Reputation: 4331
Within a very large HTML page i want to get a span
by class
which is unique. The child span
of this one, can be queried also by class
but which is not unique.
...
<span class="uniqueParent">
<span class="notUniqueChildClassName">
I am the child
</span>
</span>
...
Output should be "I am the child".
I have tried:
s = soup.select('span[class="uniqueParent"] > span[class="notUniqueChildClassName"]')
s.text
and
s = soup.find('span[class="uniqueParent"] > span[class="notUniqueChildClassName"]')
s.text
But both did not work.
Upvotes: 1
Views: 118
Reputation: 195448
You can use CSS selector with dot (e.g .uniqueParent
, instead of class="uniqueParent"
):
from bs4 import BeautifulSoup
html_doc = """\
<span class="uniqueParent">
<span class="notUniqueChildClassName">
I am the child
</span>
</span> """
soup = BeautifulSoup(html_doc, "html.parser")

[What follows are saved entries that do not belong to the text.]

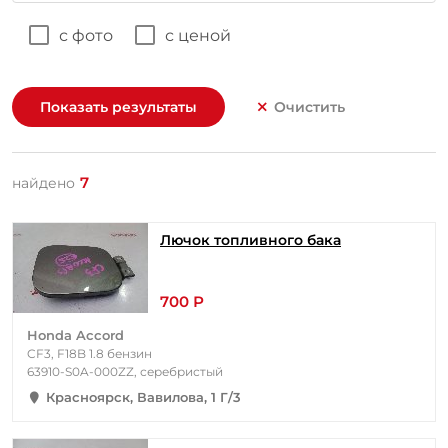
с фото
с ценой
Показать результаты
Очистить
7
найдено
Лючок топливного бака
700 Р
Honda Accord
CF3, F18B 1.8 бензин
63910-S0A-000ZZ, серебристый
Красноярск, Вавилова, 1 Г/3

print(soup.select_one(".uniqueParent .notUniqueChildClassName").text)
Prints:
I am the child
Upvotes: 1
Reputation: 24930
Try changing the first attempt to
soup.select_one('span[class="uniqueParent"] > span[class="notUniqueChildClassName"]').text.strip()
on your actual html.
The output should be what you're looking for.
Upvotes: 1